# RECORD EXCERPTS:

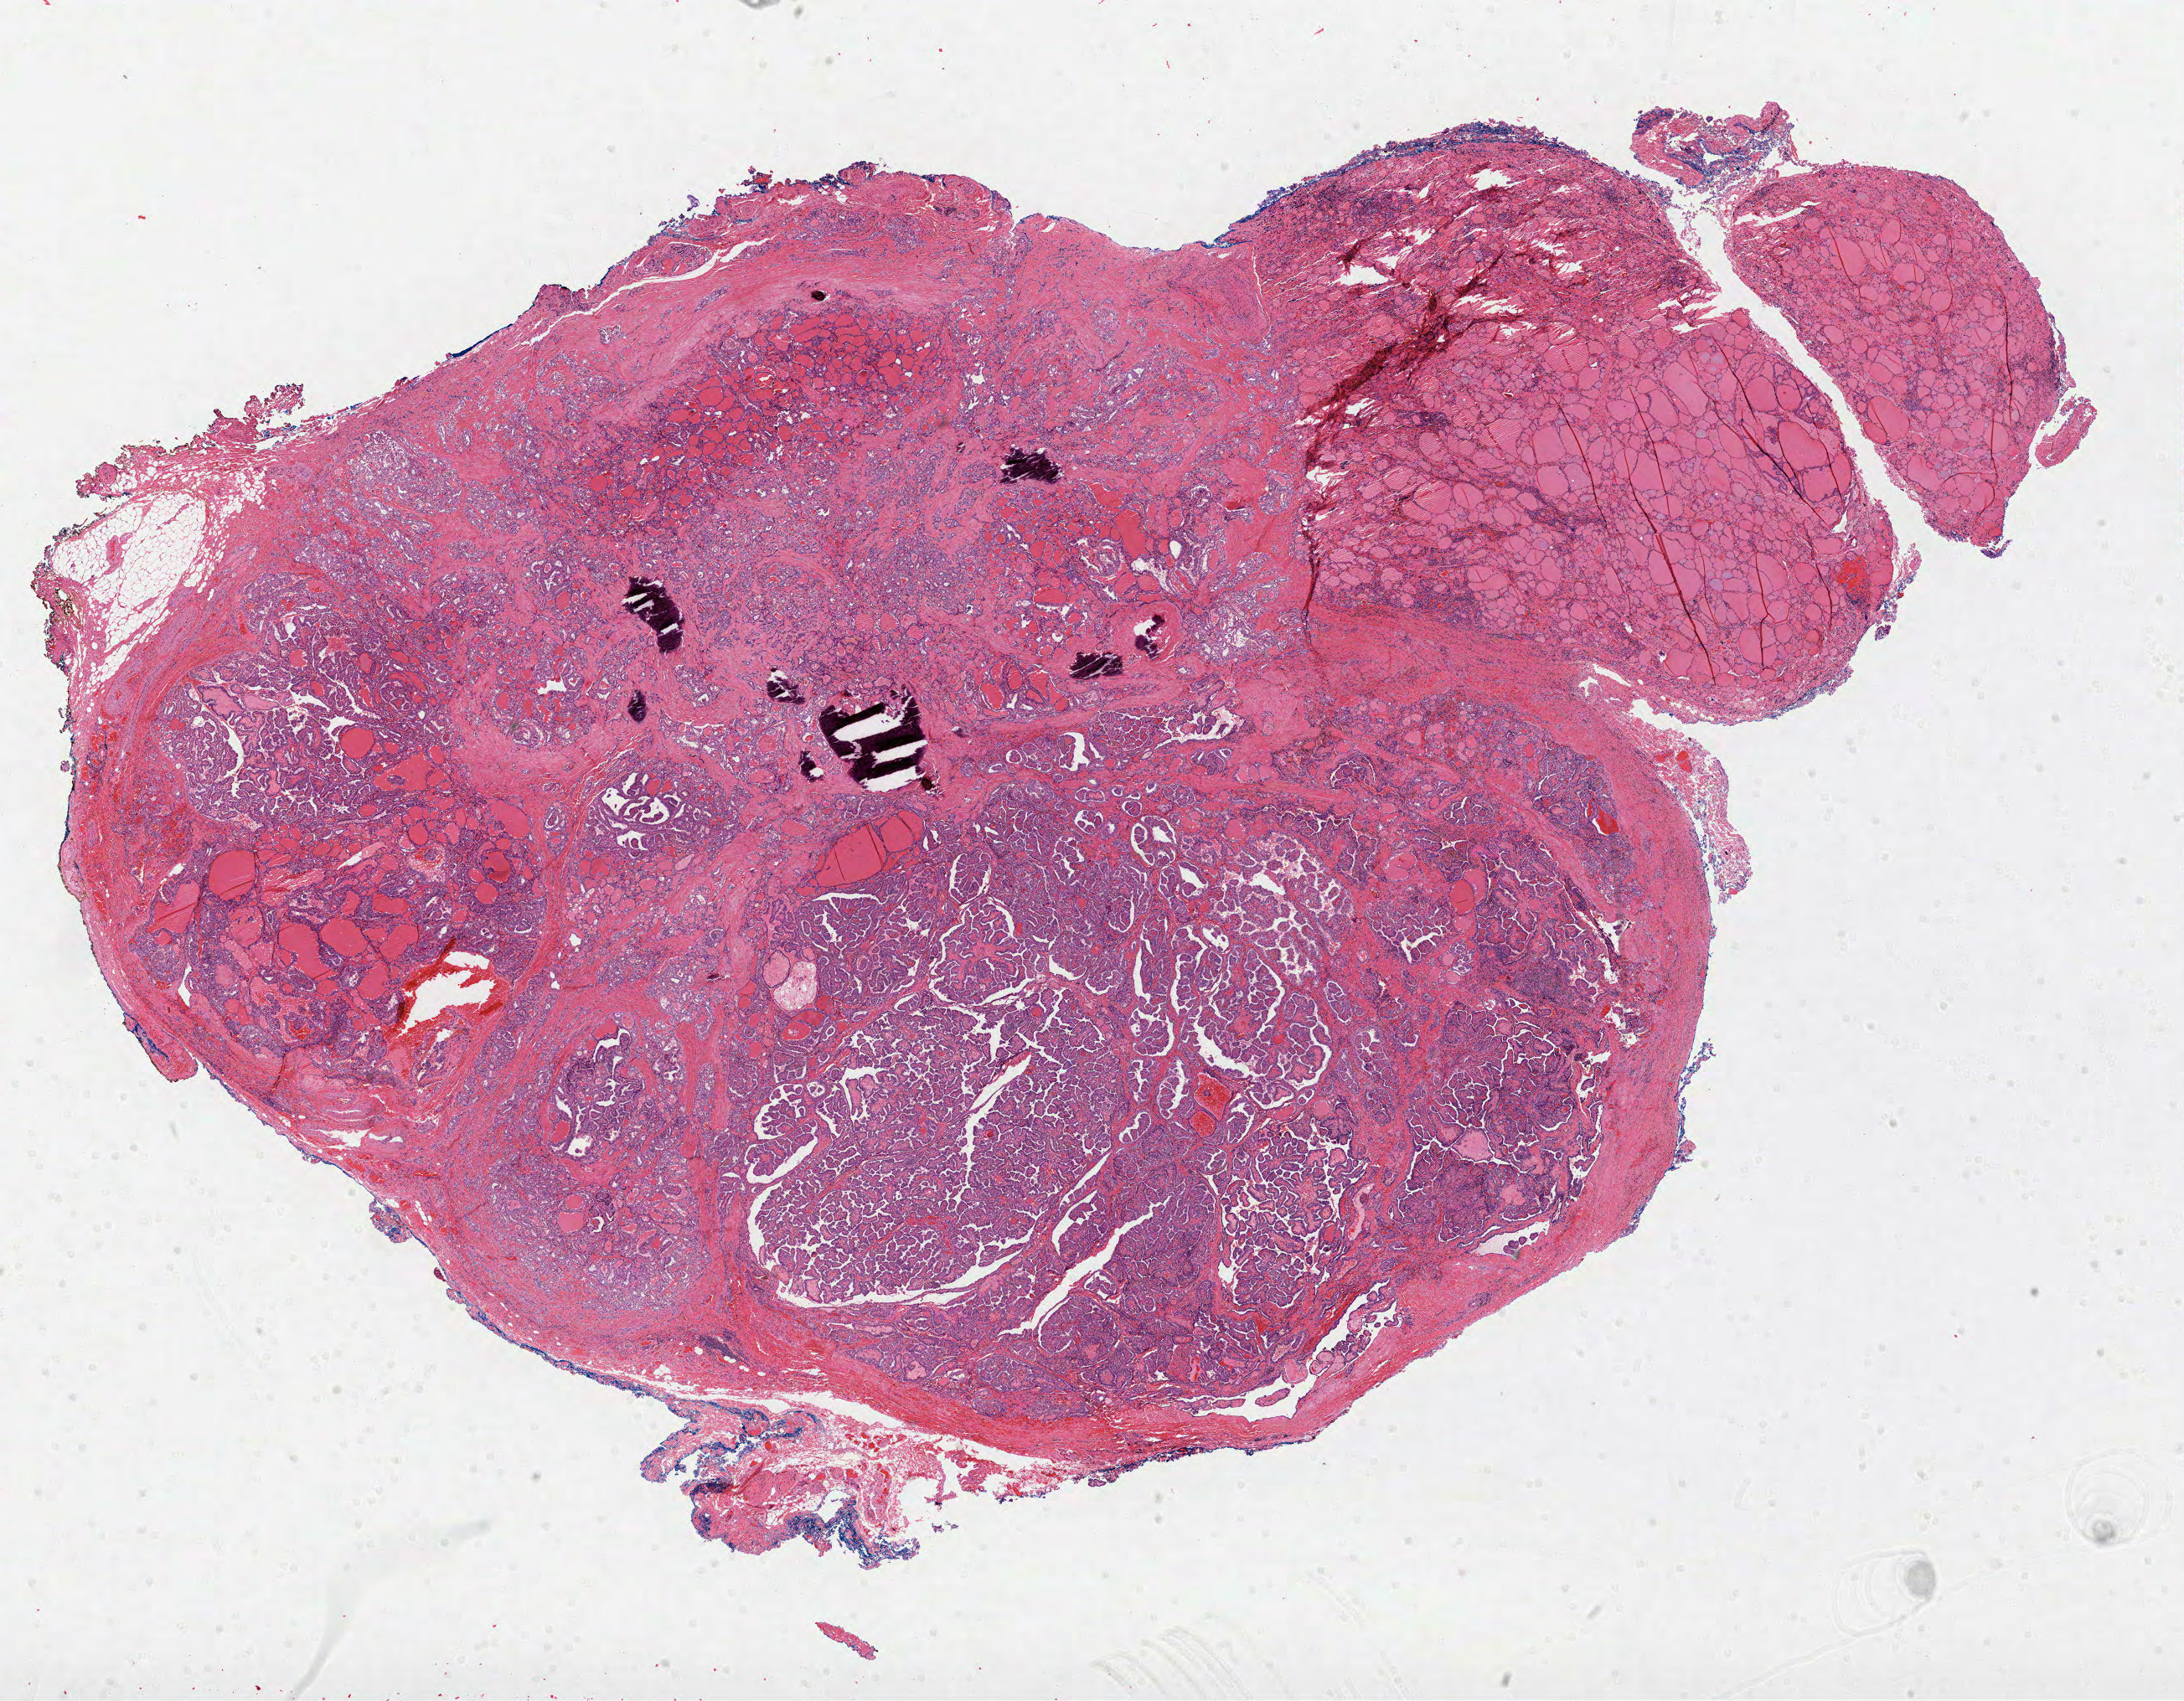
Digitized H&E-stained tissue section (whole slide), a low-resolution overview of the entire scanned area, about 21.0 x 16.4 mm (from a 40x scan), formalin-fixed paraffin-embedded (FFPE) diagnostic section, thyroid, primary tumour sample. Female patient; age at initial diagnosis 50 years.
Histologic diagnosis: Papillary adenocarcinoma, NOS (thyroid gland). Lymph nodes positive (case pathology): 2 of 2 examined. AJCC pathologic stage: III (7th edition).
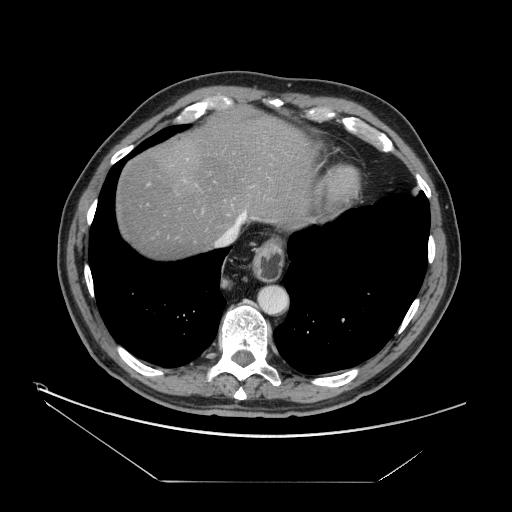
Contrast-enhanced abdominal CT, one axial slice. Position 139 of 161 along the scan axis. Reconstruction kernel STANDARD. Intravenous contrast given. Soft-tissue window (W 400 / L 40 HU). 2.5 mm slice thickness. 512 × 512 image matrix, field of view 440 × 440 mm. Case-level facts recorded for this patient, not image findings: patient: male, age 62 years at operation; diagnosis: colorectal cancer liver metastases, imaged before liver resection; multiple liver metastases: yes; largest metastasis: 4.2 cm; disease in both lobes: yes.
Outlined on this slice (manually delineated by an expert):
- hepatic veins: bounding box (x1, y1, x2, y2) in pixels: (220, 211, 248, 244)
- liver: (115, 109, 315, 257)
- planned liver remnant (the part of the liver to remain after resection): (115, 109, 315, 257)
- portal vein (with intrahepatic branches): (187, 159, 218, 243)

# AIM OF THE TASK:
Your copy of the entries must be exact and must not include any of their pictures.

# RESPONSE BELOW:
Digitized H&E-stained tissue section (whole slide), a low-resolution overview of the entire scanned area, about 21.0 x 16.4 mm (from a 40x scan), formalin-fixed paraffin-embedded (FFPE) diagnostic section, thyroid, primary tumour sample. Female patient; age at initial diagnosis 50 years.
Histologic diagnosis: Papillary adenocarcinoma, NOS (thyroid gland). Lymph nodes positive (case pathology): 2 of 2 examined. AJCC pathologic stage: III (7th edition).
Contrast-enhanced abdominal CT, one axial slice. Position 139 of 161 along the scan axis. Reconstruction kernel STANDARD. Intravenous contrast given. Soft-tissue window (W 400 / L 40 HU). 2.5 mm slice thickness. 512 × 512 image matrix, field of view 440 × 440 mm. Case-level facts recorded for this patient, not image findings: patient: male, age 62 years at operation; diagnosis: colorectal cancer liver metastases, imaged before liver resection; multiple liver metastases: yes; largest metastasis: 4.2 cm; disease in both lobes: yes.
Outlined on this slice (manually delineated by an expert):
- hepatic veins: bounding box (x1, y1, x2, y2) in pixels: (220, 211, 248, 244)
- liver: (115, 109, 315, 257)
- planned liver remnant (the part of the liver to remain after resection): (115, 109, 315, 257)
- portal vein (with intrahepatic branches): (187, 159, 218, 243)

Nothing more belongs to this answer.